Избранное - страница 48

стр.

Едем наконец по культивированной земле. Узнаем по садам Кралево, миновали город и его огромное кладбище. И тут что-то произошло: передние вагоны двинулись дальше, а задние остались на месте. Нас высадили из вагонов и погнали к кладбищу, все ближе к кладбищу, к оврагам, потом почему-то передумали и повели на луг к ангарам для самолетов, затолкали внутрь, под раскаленную железную крышу, разрешили лечь на утрамбованные стружки и заперли.

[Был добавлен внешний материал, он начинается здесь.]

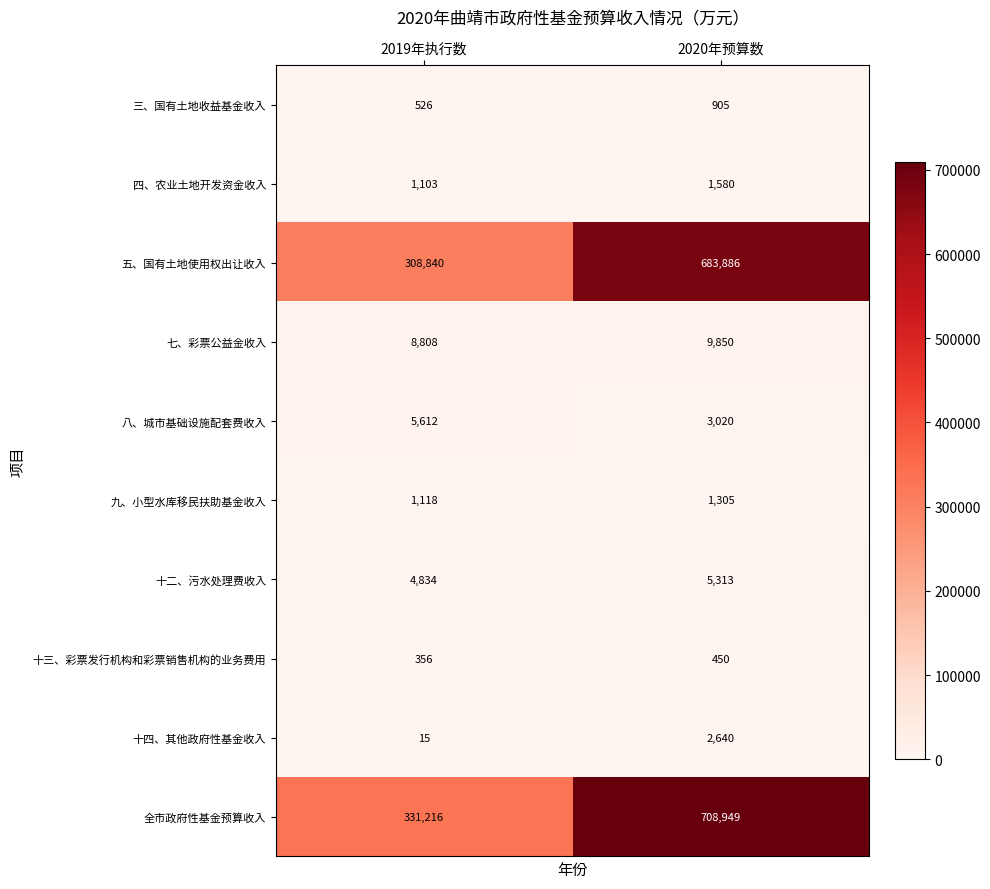

The 全市政府性基金预算收入 series shows 383333 at 2020年预算数. True or false?

False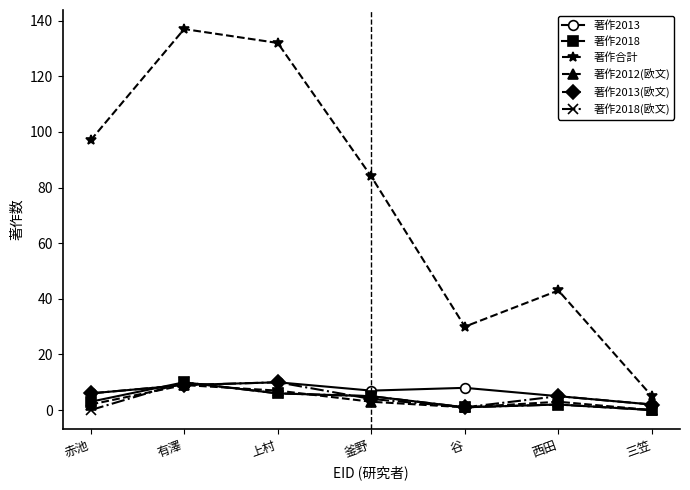

How many interior local valleys does the 著作2013(欧文) series have?

1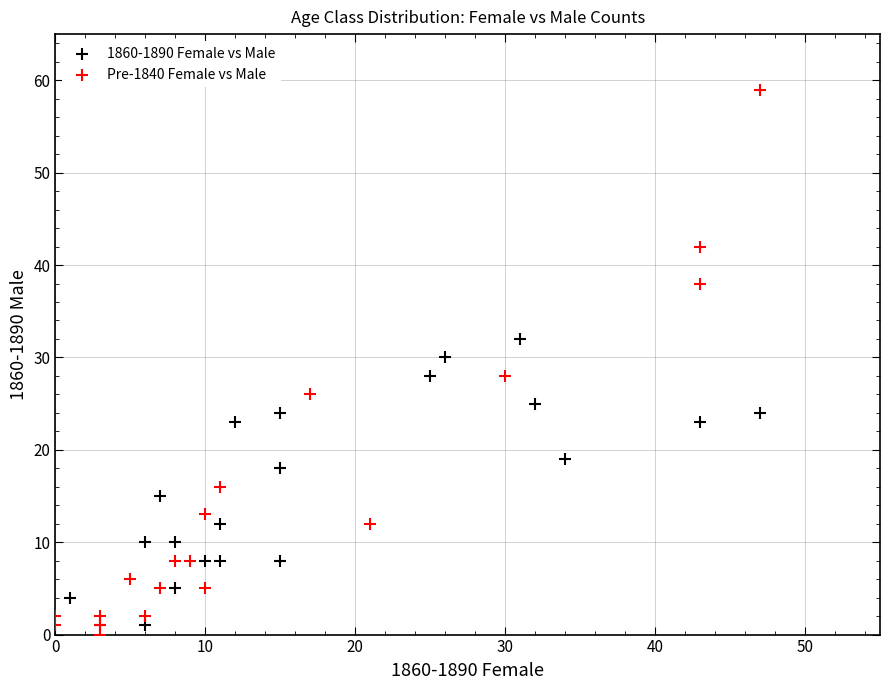

Which series has the largest Y range (max minus min)?

Pre-1840 Female vs Male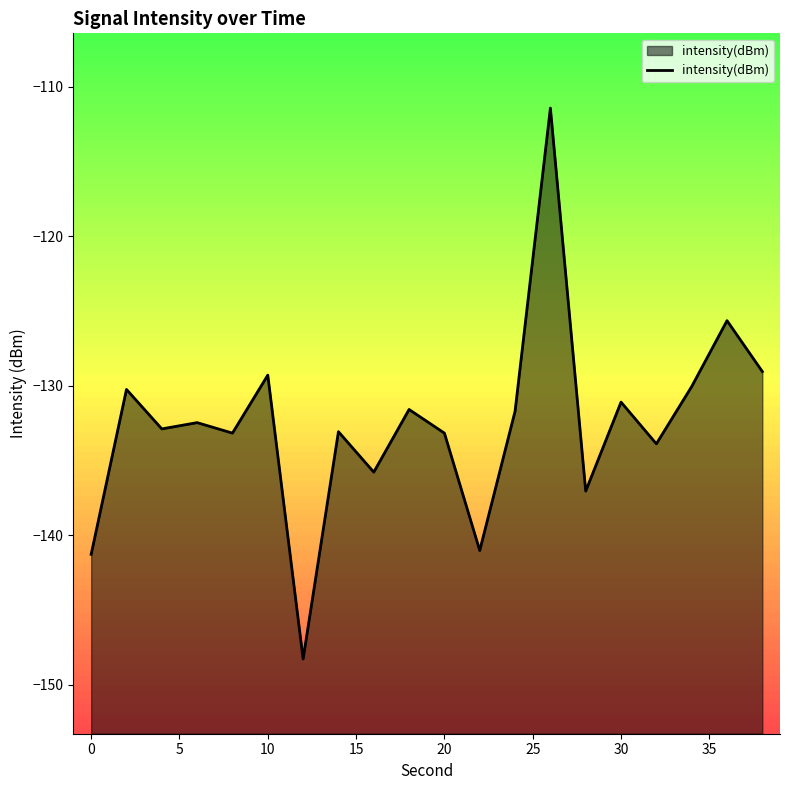

What is the smallest value displayed?

-148.3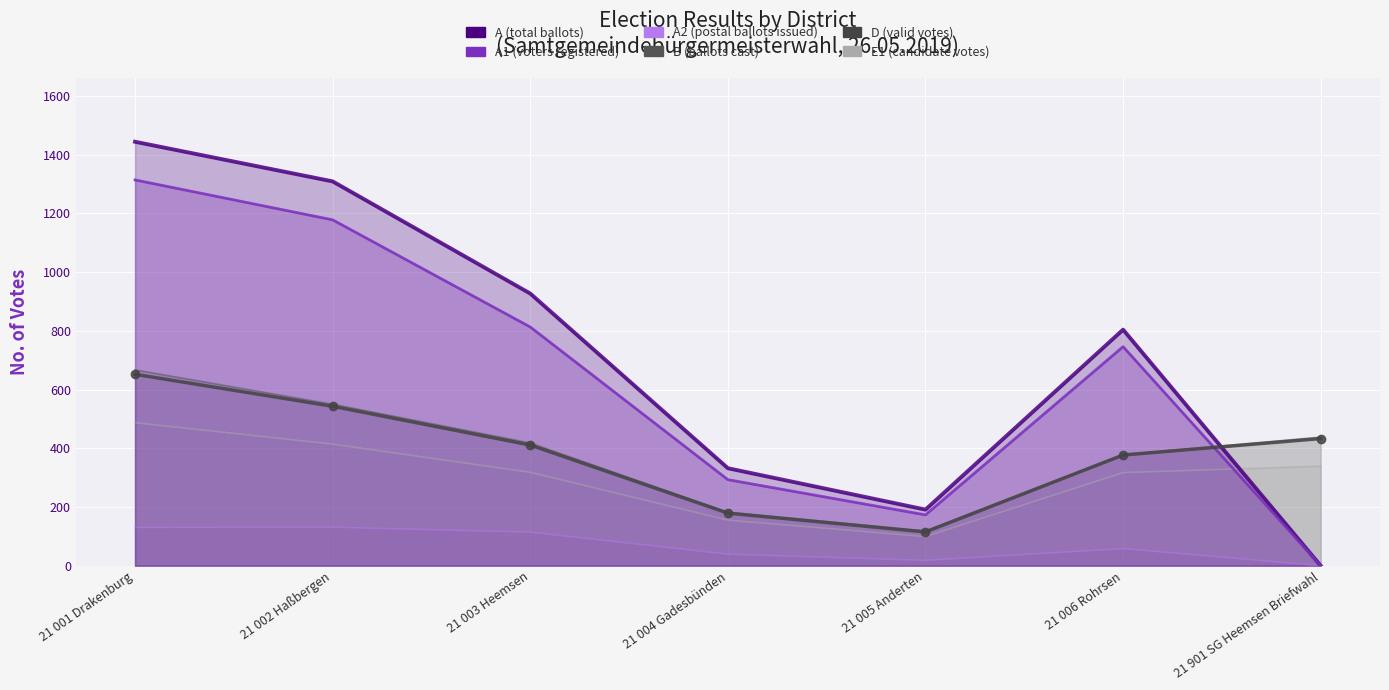

At which label does A1 reach its peak?

21 001 Drakenburg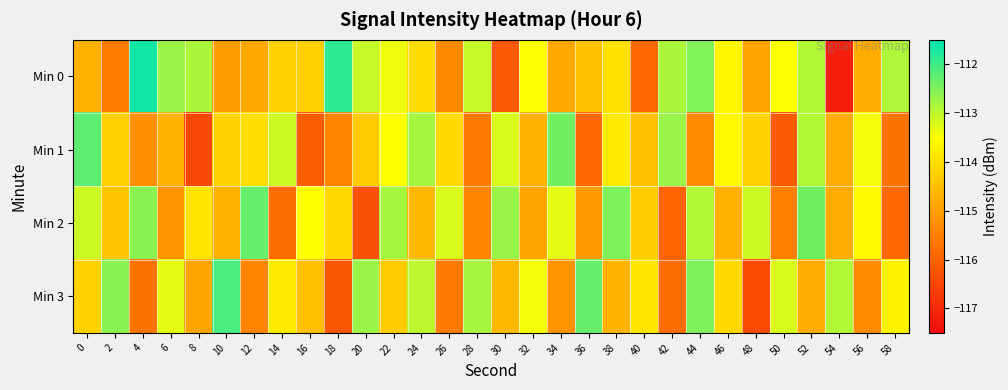

Reading left to right, transcribe all the data shown in this chart.

Min 0: 0=-114.7	2=-115.6	4=-111.7	6=-112.7	8=-112.8	10=-115.0	12=-114.9	14=-114.2	16=-114.3	18=-111.9	20=-113.1	22=-113.4	24=-114.0	26=-115.3	28=-113.1	30=-116.2	32=-113.5	34=-114.9	36=-114.5	38=-114.0	40=-115.9	42=-112.9	44=-112.5	46=-113.6	48=-114.9	50=-113.5	52=-112.9	54=-117.2	56=-114.8	58=-112.9
Min 1: 0=-112.2	2=-114.3	4=-115.2	6=-114.7	8=-116.5	10=-114.2	12=-114.0	14=-113.1	16=-116.1	18=-115.4	20=-114.3	22=-113.5	24=-112.8	26=-114.1	28=-115.6	30=-113.2	32=-114.7	34=-112.4	36=-115.9	38=-113.8	40=-114.5	42=-112.7	44=-115.3	46=-113.6	48=-114.2	50=-116.1	52=-112.9	54=-114.8	56=-113.4	58=-115.7
Min 2: 0=-113.1	2=-114.4	4=-112.6	6=-115.2	8=-113.9	10=-114.7	12=-112.3	14=-115.8	16=-113.5	18=-114.1	20=-116.3	22=-112.8	24=-114.6	26=-113.2	28=-115.4	30=-112.7	32=-114.9	34=-113.3	36=-115.1	38=-112.5	40=-114.3	42=-116.0	44=-112.9	46=-114.7	48=-113.1	50=-115.5	52=-112.4	54=-114.8	56=-113.6	58=-115.9
Min 3: 0=-114.2	2=-112.6	4=-115.7	6=-113.3	8=-114.9	10=-112.1	12=-115.4	14=-113.8	16=-114.5	18=-116.2	20=-112.7	22=-114.3	24=-113.0	26=-115.6	28=-112.8	30=-114.6	32=-113.4	34=-115.2	36=-112.3	38=-114.7	40=-113.9	42=-115.8	44=-112.5	46=-114.1	48=-116.4	50=-113.2	52=-114.8	54=-112.9	56=-115.3	58=-113.7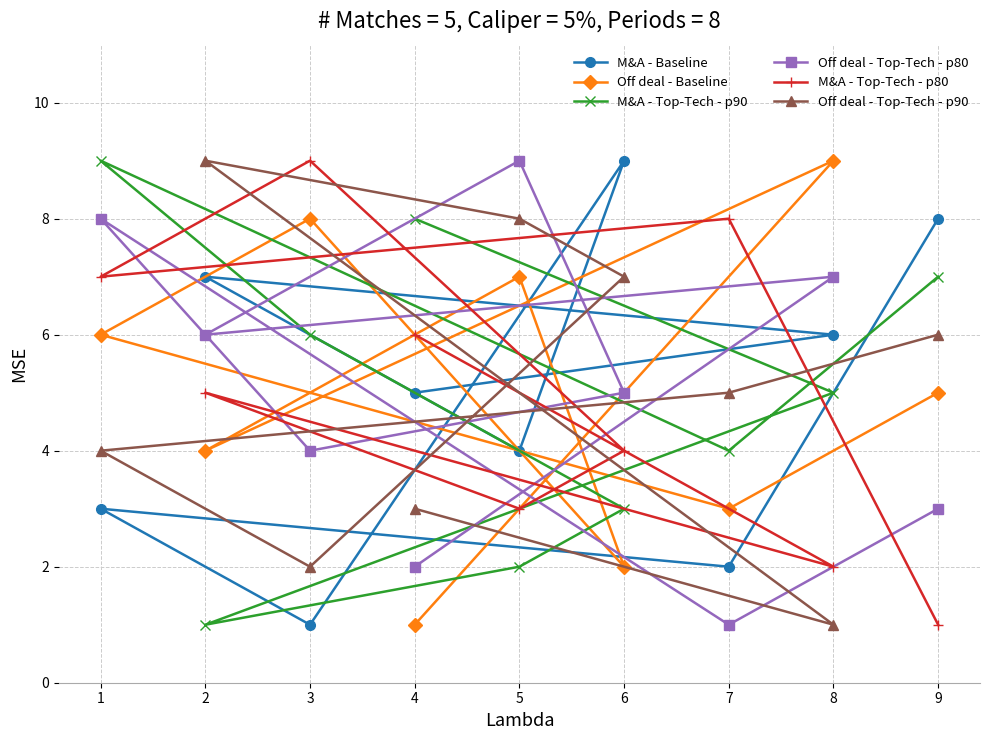

Rank the series at 6 from highest to lowest value.

M&A - Baseline, Off deal - Top-Tech - p90, Off deal - Top-Tech - p80, M&A - Top-Tech - p80, M&A - Top-Tech - p90, Off deal - Baseline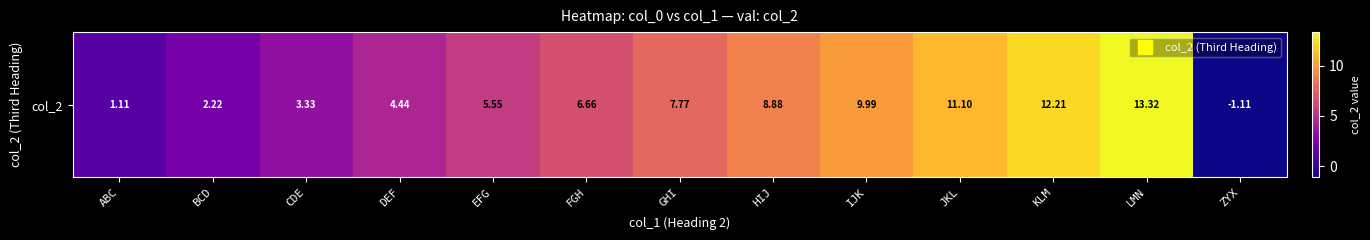

Which category has the highest value across all series?

LMN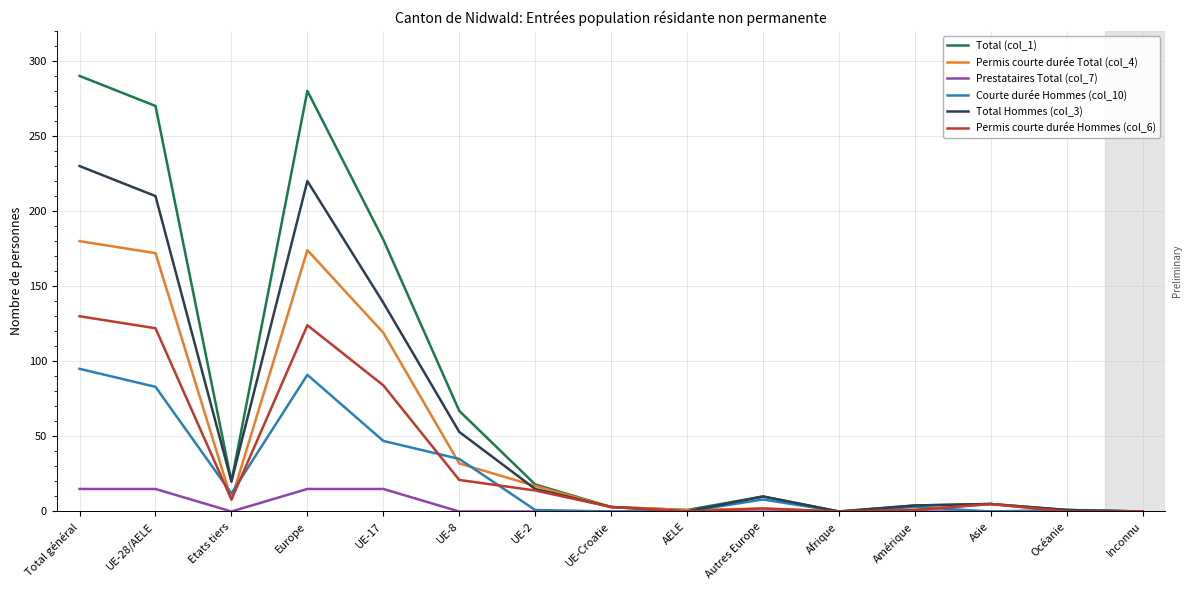

At which category does Permis courte durée Hommes (col_6) reach its first local valley?

Etats tiers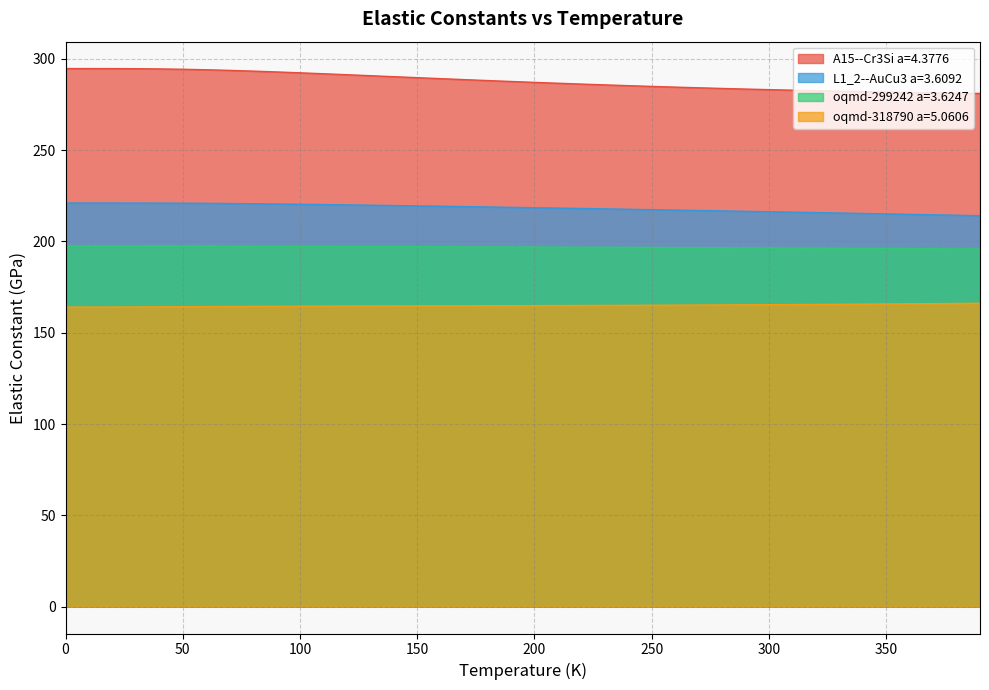

What is the lowest value of the oqmd-318790 a=5.0606 series?

164.0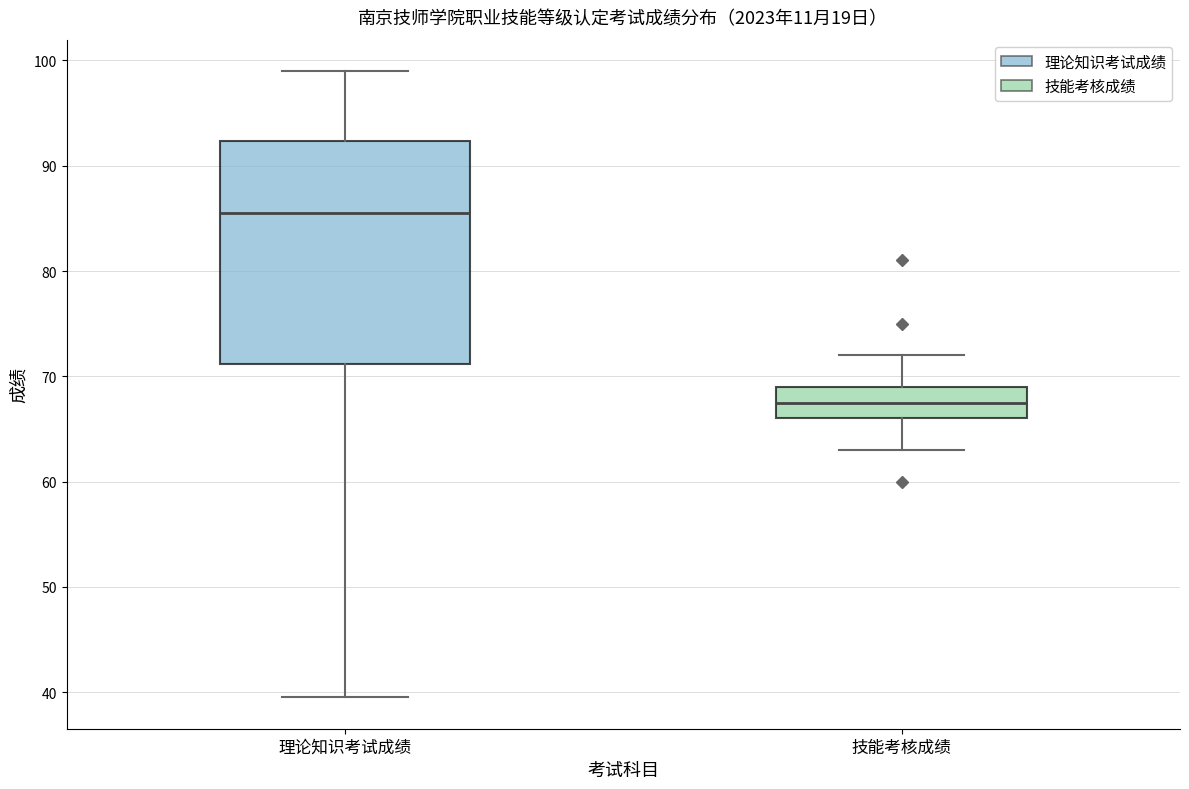

Reading left to right, transcribe this box plot: for each box, give where its median line is, the range the box spans, and where its two whiskers end, as read against the y-axis. The values are not printed on the chart, so give them approximately, as read against the axis.

理论知识考试成绩: median 86, box 71 to 92, whiskers 40 to 99
技能考核成绩: median 68, box 66 to 69, whiskers 63 to 72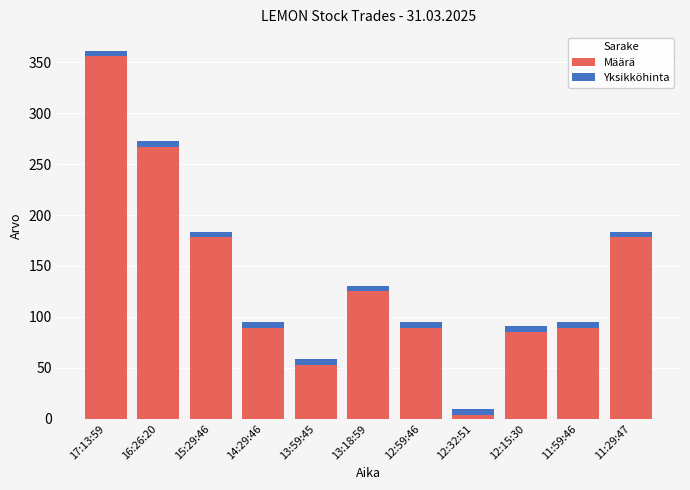

At which category is the sum across all series the highest?

17:13:59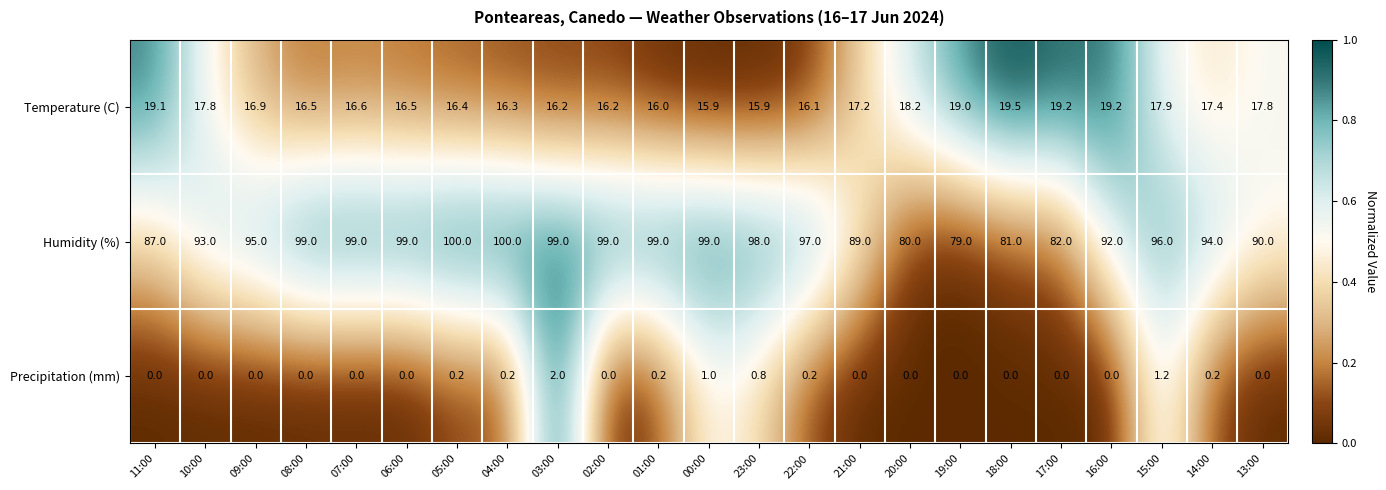

Which category has the highest value in the Precipitation (mm) series?

03:00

Так мы выпали из железнодорожного, да и всех прочих расписаний — опять ума не приложат, что с нами делать, и смотрят на нас как на внезапно навалившуюся обузу. Чтобы как-то прокормить, разрешают горожанам провести сбор пожертвований в пользу голодных черногорцев. То ли сказали, что нас вдвое больше (что во время войны дело обычное), то ли кралевчане так соскучились по черногорцам (что совсем необычно) — тем не менее в городе собрали столько капусты, шпината, гороха, фасоли, сала, мяса, копченостей, каурмы [19], луку, чеснока, индюшатины, сыра, сливок, колбас, что мы три дня пировали, как на свадьбе. Правда, малость страдали от жажды и у некоторых разболелись животы. Зато нашлись и сигареты, и резаный табак, и папиросная бумага, и сладости, поэтому мы только и делаем, что делим прибывающие дары, жуем да сосем.

Произошло и другое чудо: четнические главари позвали нашего тюремного повара, Ивана Цицмила, эдакого двухметрового детину, чтобы с помощниками делил продукты на равных началах. И просили не упоминать ни четников, ни коммунистов, пусть, мол, думают, что мы едины и дружны. Такая неожиданная перемена остается для меня загадкой: очевидно одно, пришло это им в голову не из добрых побуждений.

На четвертый день объявили об отъезде. Набили мы не только животы, но и сумки, у кого они были, и карманы. А в свою очередь оставили немало гнид в стружках дожидаться других ночлежников.

Нас повели к кладбищу, потом повернули к железнодорожному составу, пересчитали и загнали по вагонам. И опять перемешали. На этот раз потерялись Липовшек и Бистричанин, а вместо них мы получили Кума, двух могильщиков, Вуйо Дренковича, разбогатевшего Брадобрея и еще кого-то.

Поезд покатил на север. Поговаривают о лагере на Банице [20]. Кое-кто исподтишка поглядывает на меня. Нечего на меня смотреть — не так уж тяжела мысль исчезнуть с лица земли: да и раньше меня это не тревожило и не задевало. Мешает только кусок вяленого мяса, которое я сохранил про запас, — смешно и стыдно прибыть с запасом еды на Баницу!.. И я постарался обменять его на сигареты.

— Оставь себе, пригодится, — опускает мне руку на плечо Вуйо.

— Предпочитаю сигареты.

— Хватит у меня сигарет на троих.

— Каждый обязан заботиться сам о себе!

— Не надо так. Негоже это. Когда приходилось туго и смерть смотрела нам в глаза, мы были на одной стороне.

— А потом на разных…

— Что было — прошло и быльем поросло!

— H я бы хотел, чтоб быльем поросло, да боюсь, не получится. Придется распутывать, а это уж без меня. Если попадем на Баницу, моя песенка спета. Меня там хорошо знают, дальше уехать не дадут, посему таскать с собой запас мне не к чему.

— Кто знает? Положи в сумку, пусть лежит.

Вагон качнуло, и нас бросило в разные стороны. Заскрипели тормоза, поезд остановился, потом собрался с силами и покатил обратно. Пятится, наступает на собственный хвост, скользит, спотыкается. Подходит к лесу, перебирается на запасный путь и останавливается у каменоломни. В ожидании, что двинемся дальше, мы подремываем и заснули бы, если б с юга не загромыхал встречный. Состав длинный, тяжелый, под колесами прогибается и дрожит земля. Так мы весь день и едем, внезапно останавливаясь, возвращаясь назад и простаивая на запасных путях. А мимо мчатся составы с танками, длинноствольными пушками и солдатами с африканского фронта, в коротких желтых трусах. Готовясь к долгой зиме, которая их, глупых и послушных, ждет в земле под снегом, они загорают на солнце.

Засыпаю с убеждением, что куда-то иду с фляжкой, которая бьет меня по ребрам. Потом догадываюсь, что это не фляга, а голова Видо Ясикича. Ночь. Поезд стоит в Топчидере. Вдруг идет до Маркарницы, потом возвращается через мост к Раковице. Невидимые паровозы отчаянно перекликаются через овражистые холмы до самой Баницы.